#### EXCERTO SELECIONADO:
§

De igual modo o depoimento da testemunha A. C., nada adianta quanto aos factos mais antigos. A depoente trabalha na ré desde outubro 2013. Nunca teve subsídio de exclusividade. Referiu que não conhece o processo de retirada da exclusividade à autora, confirmado que a autora não esteve na reunião relativa à retirada do subsídio. Referiu o que entende pessoalmente por exclusividade, sem relevo para o caso. Sobre o que acontecia na ré nada sabe em concreto, apenas que foi trocado por menos dias de trabalho e por cargos.
A testemunha E. C., entrou em 2000 para a ré tendo saído em 2017. Confirmou a sua contratação em exclusividade, referindo que “nem foi posta qualquer outra questão”. Disse que na altura não sabia que recebia um suplemento de exclusividade, nem sabia que havia outra hipótese, “para mim era um todo”. Aludiu à decomposição do vencimento, à posteriori, pelo administrador Sr F. F.. Receberam comunicação para se dirigirem ao gabinete, para assinarem um documento em como estavam só em exclusividade. A partir de determinada altura passou a aparecer no recibo a referência a suplemento de exclusividade. A decomposição era totalmente correspondente ao salário anterior. Confirmou que quando retiraram o subsídio o Dr. F. F. estava de baixa. Quanto à reunião relativa à retirada do subsídio esclareceu que receberam um mail a convocar para reunião. Nessa reunião referiram que dia seguinte iam fazer transferência de ordenado e não receberiam o valor da exclusividade. Na reunião foi transmitido como ato irrevogável. Houve reação, organizou-se uma comissão de docentes, tendo havido um conjunto de propostas que passava por várias medidas para evitar perderem exclusividade, como mais horas de trabalho, darem as formações em vez de chamarem formadores de fora e outras medidas, o que foi recusado. Entretanto a Dr. D. envia mail, nele refere falsamente que na reunião fora veiculado ideia que o suplemento não seria retirado de formam definitiva, que era temporário. A Dr. D. não esteve na reunião. Refere no mail que iria chamar individualmente para acordo individualmente com cada um para não haver perda total do suplemento, como passar a pagar os cargos. A depoente deixa claro que no início não se falou na exclusividade e recebia um montante remuneratório. Refere o seu entendimento pessoal quanto ao subsídio, sem interesse ao caso.

§

#### EXTRATO DE DADOS:
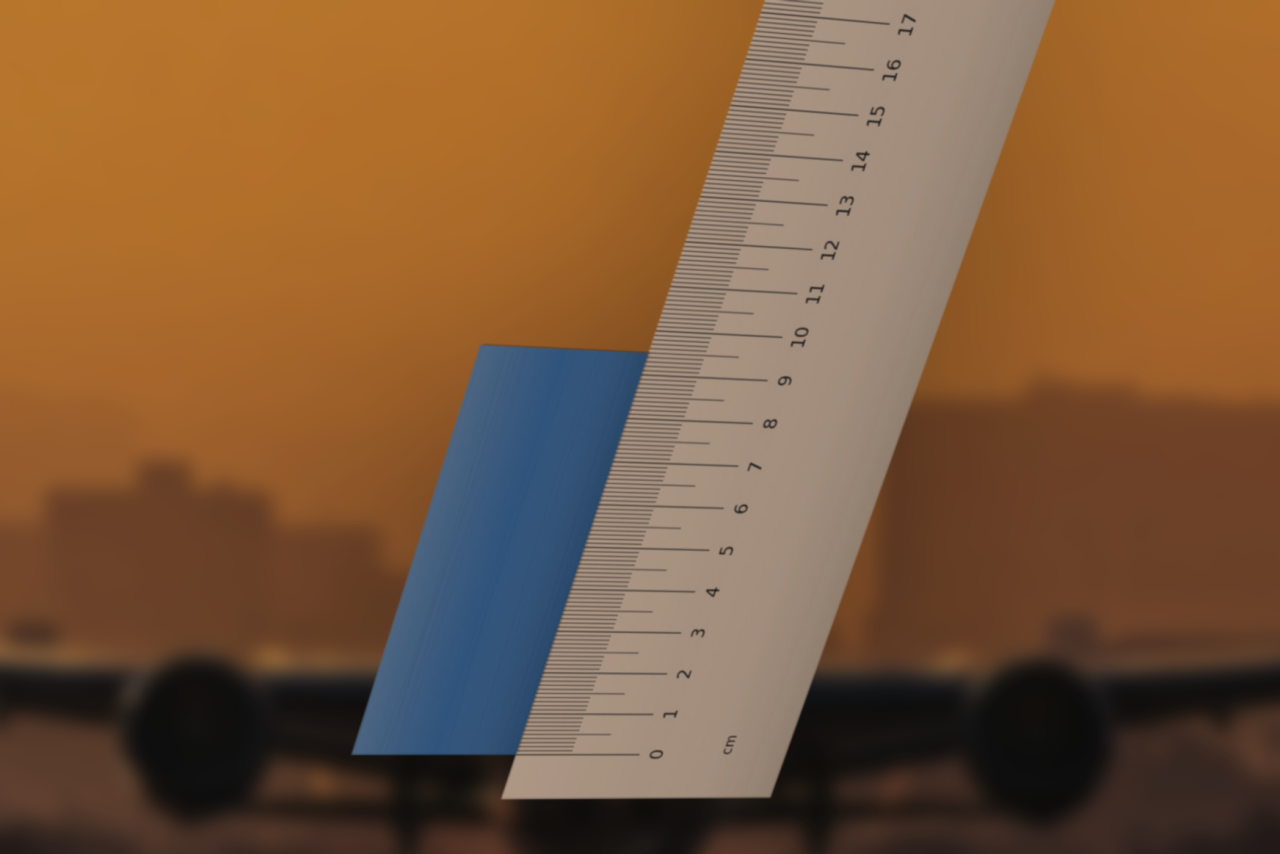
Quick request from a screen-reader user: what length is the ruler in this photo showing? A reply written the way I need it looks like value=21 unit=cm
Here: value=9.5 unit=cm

§

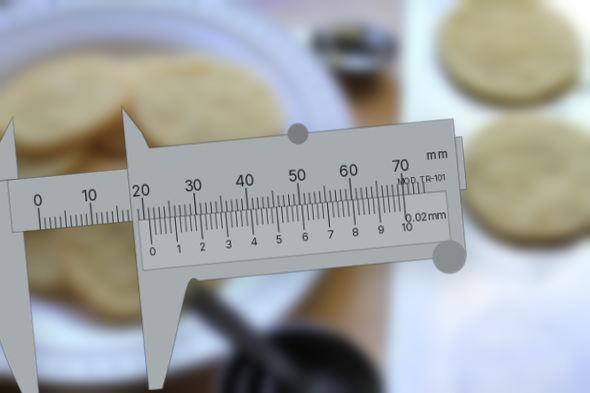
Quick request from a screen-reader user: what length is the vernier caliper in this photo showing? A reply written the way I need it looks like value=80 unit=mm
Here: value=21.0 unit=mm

§

#### TAREFA:
Por favor, indique, segundo o excerto, como foi transmitida na reunião a retirada do subsídio de exclusividade. Responda com base apenas no excerto.

#### RESPOSTA:
Foi transmitida como ato irrevogável.